Which type of salmon fishing line you use on your fishing trip will often mean the difference between a successful day and one filled with a lot of snags, rats-nests and frustration. The right salmon fishing line will often be determined by the type of salmon you are going to be targetting during the day; there are specialty lines designed specifically for certain types of fishing conditions, and even standard lines will have varying results depending on the water you are fishing in.
First of all, it is important to understand the different construction materials used in different types of line. Species, depth of presentation, type of lure, size of lure all have a bearing on what type of materials you should be using.
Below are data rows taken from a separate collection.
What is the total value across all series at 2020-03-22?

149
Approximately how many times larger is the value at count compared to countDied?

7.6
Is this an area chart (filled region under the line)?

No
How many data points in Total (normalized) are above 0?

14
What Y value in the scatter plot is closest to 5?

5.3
If you intend on trolling a spoon or heavier lure's you want to have a line with some give so you don't rip the lure out of the Salmons mouth and damage it. Monofilament has always been, and continues to be, the most popular choice among all anglers (those fishing for salmon included), at least as far as the bulk of purchases. Despite the steady sales in monofilament line, most people who fish will tell you that monofilament remains popular only because it is cheaper than other materials; one strand is not difficult to manufacture. A much more desirable type of salmon fishing line is that made from fluorocarbon. Fluorocarbon line is much stronger than nylon monofilament due to its complex structure (it is also often used in combination with copolymers). Most importantly to salmon fishers, especially those mooching or drift fishing, is the fact that fluorocarbon reflects light in much the same way as water, and is therefore much more difficult for a salmon to see. This is particularly important when considering leader material for your set up.
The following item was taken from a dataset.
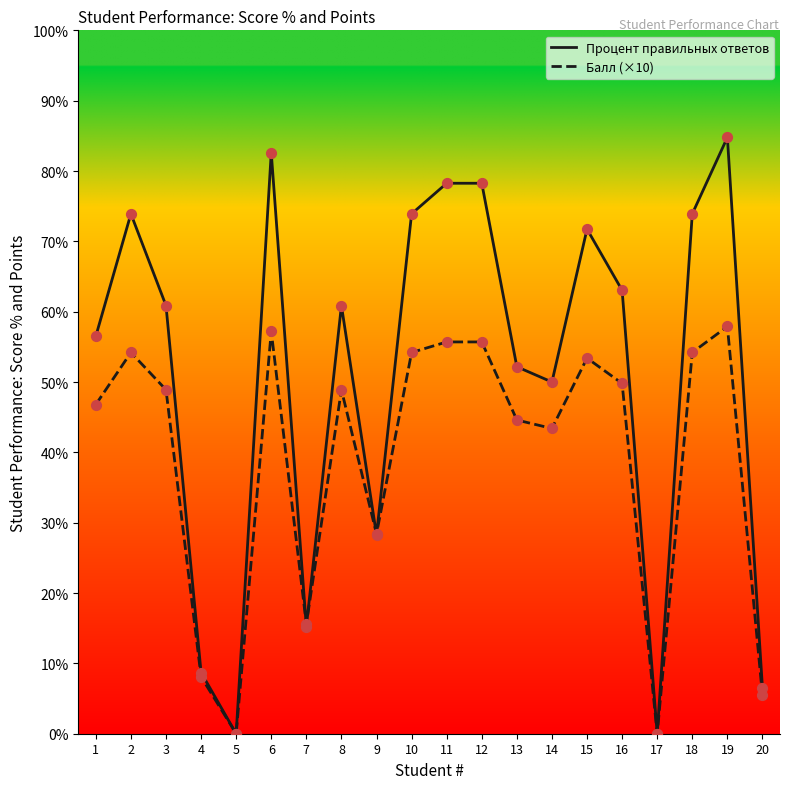

What are all the series names shown in the legend?

Процент правильных ответов, Балл (×10)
Tip: at the end of each season spool your salmon fishing line onto another vacant spool (preferably something large) using an electric drill to do the work if you don't have a winder. This will help the line with "memory" so that it's not all coiled up and easy to work with for the next season. Also if you do this you can usually get another season out of your line becuase when you spool it back onto your reel, it will be going on backwards. In other words, the line you'll be using will probably be untouched line that was always spooled up on the reel and never casted or run!
After test fishing this line for 3 seasons I’m a convert, and Suffix Performance Braid has become my favorite salmon fishing line. Here’s why: like other super braid lines, Performance Braid casts well, has good sensitivity, and limited stretch. Less line tangling, more consistent strength, and quieter when fishing, are qualities Ive found superior in Performance Braid. This is the primary line guests fish for salmon on my guide boat when casting lures with spinning reels, or when drift fishing bait, either along bottom, or under bobbers.